You are viewing a plain text version of this content. The canonical link for it is here.
Posted to user@pig.apache.org by Yong-gang Cao <ch...@gmail.com> on 2010/10/22 02:08:57 UTC

is it possible to use self-contained jar in pig?

Hi,
  I met a headache about using UDFs with many dependence, adding them using
register command is very painful and not extensible. I can make
self-contained jar for hadoop job using maven (a jar with a lib directory
which contains all jars will be used for class look up), but it seems
doesn't work for pig. pig just treat that jar as a regular jar and try to
find classes directly inside it instead of inside those embedded jars.
  Is there a way to make pig do the hadoop way of looking into the
self-contained big jar for class loading?
Thanks!

-- 
Regards,

Yong-gang Cao
Seattle,WA,98104

RE: is it possible to use self-contained jar in pig?
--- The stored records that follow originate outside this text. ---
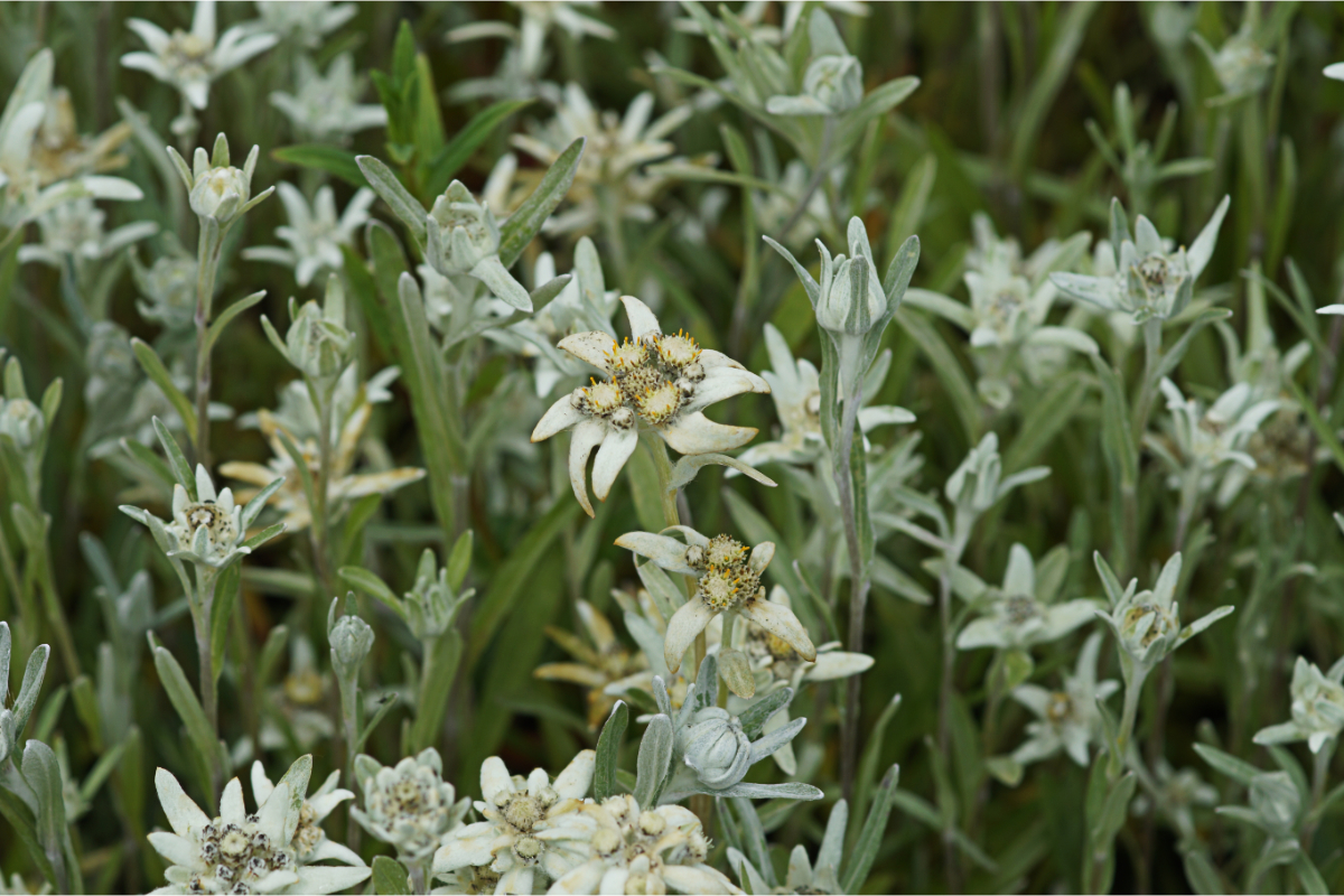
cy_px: 448
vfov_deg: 9.1
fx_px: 5600
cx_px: 672
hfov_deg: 13.7
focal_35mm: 150
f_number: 5.6
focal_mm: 100
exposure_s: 1/320
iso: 100
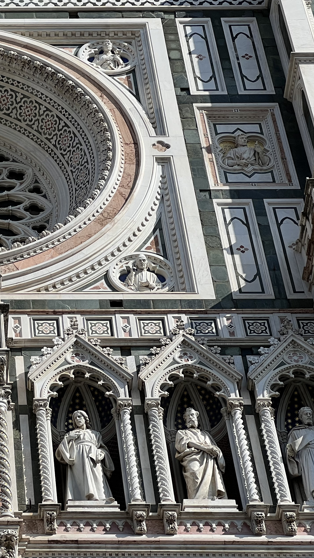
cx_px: -89
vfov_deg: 16.0
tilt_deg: +51.4
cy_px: 288
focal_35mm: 134
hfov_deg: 8.9
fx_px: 1983
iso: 32
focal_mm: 9
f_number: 2.8
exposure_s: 1/1054
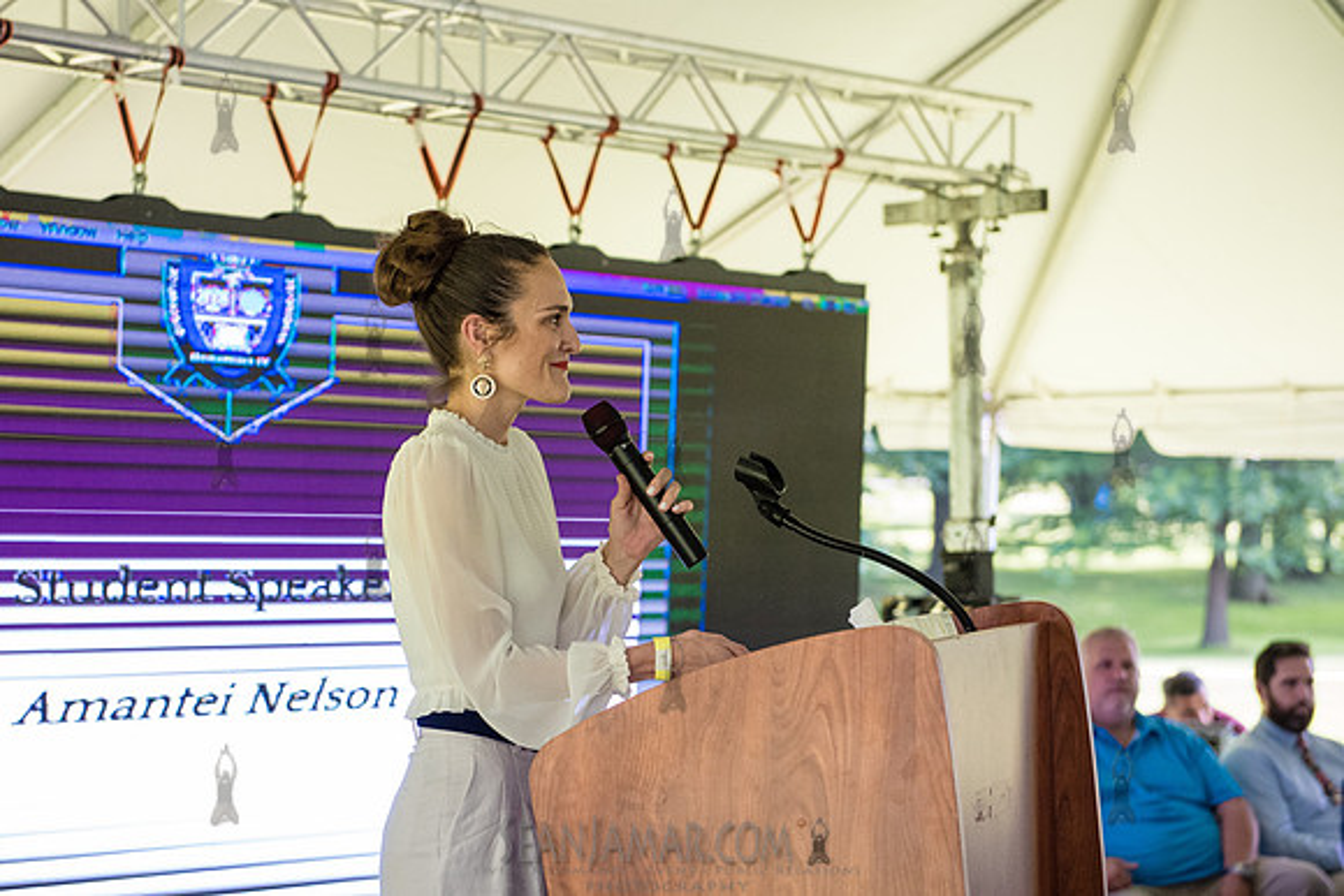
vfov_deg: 17.6
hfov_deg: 26.1
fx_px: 2891
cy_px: 537
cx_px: 523
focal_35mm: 77
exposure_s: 1/1250
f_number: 4
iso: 2500
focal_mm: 62
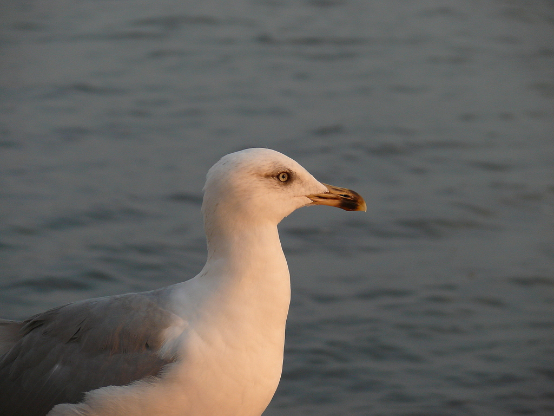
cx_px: 277
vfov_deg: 6.4
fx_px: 3745
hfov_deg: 8.5
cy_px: 208
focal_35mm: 234
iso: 100
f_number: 3.6
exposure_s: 1/640
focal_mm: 49.6
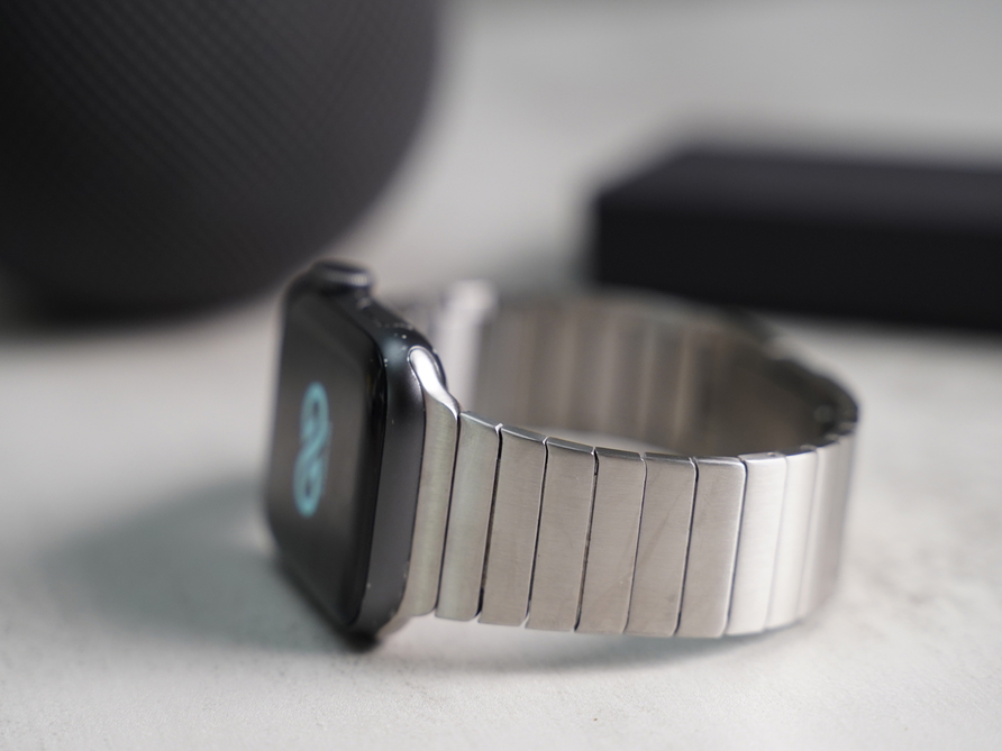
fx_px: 2808
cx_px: 458
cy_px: 401
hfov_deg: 20.2
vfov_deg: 15.2
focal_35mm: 97
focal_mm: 75
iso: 1000
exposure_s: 1/80
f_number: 4
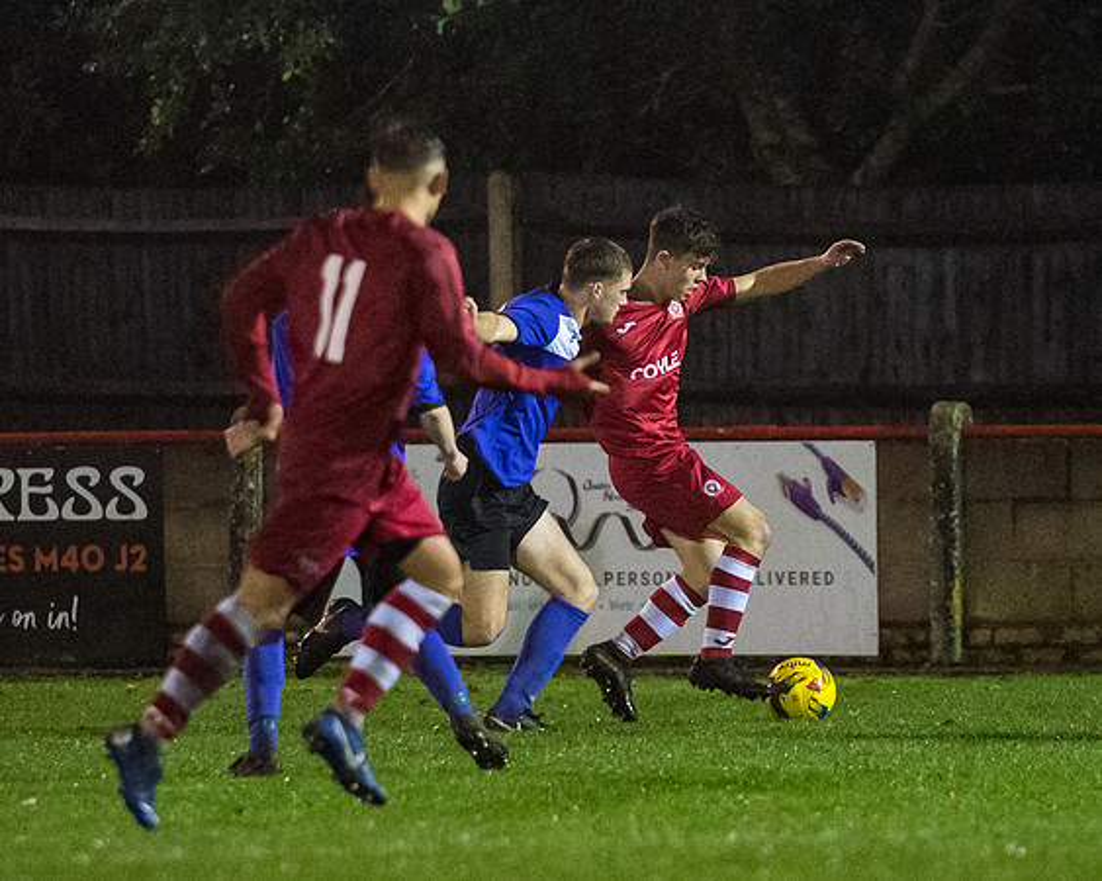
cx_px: 723
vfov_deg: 3.0
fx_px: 16763
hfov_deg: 3.8
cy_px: 395
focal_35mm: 514
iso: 6400
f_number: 2.8
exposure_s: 1/1250
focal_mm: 200
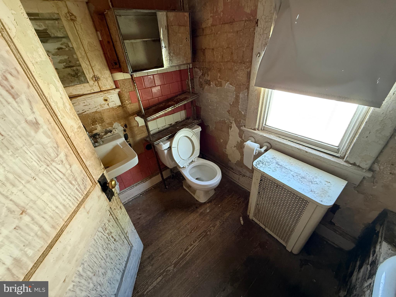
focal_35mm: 14
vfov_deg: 85.7
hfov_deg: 102.1
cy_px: 148
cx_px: 198
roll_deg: +4.7
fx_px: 160
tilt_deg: -34.4
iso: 640
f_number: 2.2
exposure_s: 1/60
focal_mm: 2.22
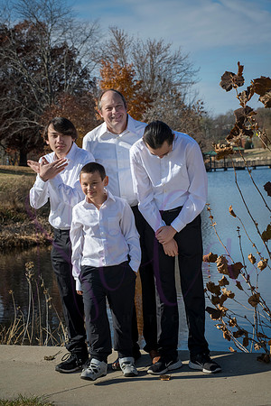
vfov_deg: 23.6
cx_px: 136
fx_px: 971
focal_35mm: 86
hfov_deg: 15.9
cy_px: 203
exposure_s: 1/800
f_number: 10
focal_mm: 86
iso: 400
Posted by "Kaluskar, Sanjay" <sk...@informatica.com>.
I wrestled with this issue too, and I tried out a few things including
the creating a single top-level jar (containing jars as well as
containing the expanded files). As you found out, the jar with jars
approach doesn't work. The jar with expanded jars approach could work if
you don't have conflicting file names (incl resources) in the
dependencies you are trying to package. It didn't work for me. The
solution that I have isn't not very nice but it works: I have a
top-level jar that included all the dependencies in its manifest (attr
Class-Path). The maven assembly plugin can be used to automate this to
make it extensible & less error-prone. Unfortunately, PIG will not add
all the dependencies to the class path, so you will have to add this
class to the class path by directly editing mapred-site.xml (using dist
cache).

-sanjay

-----Original Message-----
From: Yong-gang Cao [mailto:chiefadminofficer@gmail.com] 
Sent: Friday, October 22, 2010 5:39 AM
To: pig-user@hadoop.apache.org
Subject: is it possible to use self-contained jar in pig?

Hi,
  I met a headache about using UDFs with many dependence, adding them
using register command is very painful and not extensible. I can make
self-contained jar for hadoop job using maven (a jar with a lib
directory which contains all jars will be used for class look up), but
it seems doesn't work for pig. pig just treat that jar as a regular jar
and try to find classes directly inside it instead of inside those
embedded jars.
  Is there a way to make pig do the hadoop way of looking into the
self-contained big jar for class loading?
Thanks!

--
Regards,

Yong-gang Cao
Seattle,WA,98104

Re: is it possible to use self-contained jar in pig?

Posted by Dave Wellman <da...@tynt.com>.
have had some success creating and registering one single jar with dependencies.  downside - the jar can be quite big.  If you use maven to build your jar files just the following to  the plugin section of your pom.xml 


			<plugin>
				<artifactId>maven-assembly-plugin</artifactId>
				<configuration>
					<descriptorRefs>
						<descriptorRef>jar-with-dependencies</descriptorRef>
					</descriptorRefs>
				</configuration>
				<executions>
					<execution>
						<id>make-assembly</id>
						<phase>package</phase>
						<goals>
							<goal>attached</goal>
						</goals>
					</execution>
				</executions>
			</plugin>



On Oct 21, 2010, at 6:08 PM, Yong-gang Cao wrote:

> Hi,
>  I met a headache about using UDFs with many dependence, adding them using
> register command is very painful and not extensible. I can make
> self-contained jar for hadoop job using maven (a jar with a lib directory
> which contains all jars will be used for class look up), but it seems
> doesn't work for pig. pig just treat that jar as a regular jar and try to
> find classes directly inside it instead of inside those embedded jars.
>  Is there a way to make pig do the hadoop way of looking into the
> self-contained big jar for class loading?
> Thanks!
> 
> -- 
> Regards,
> 
> Yong-gang Cao
> Seattle,WA,98104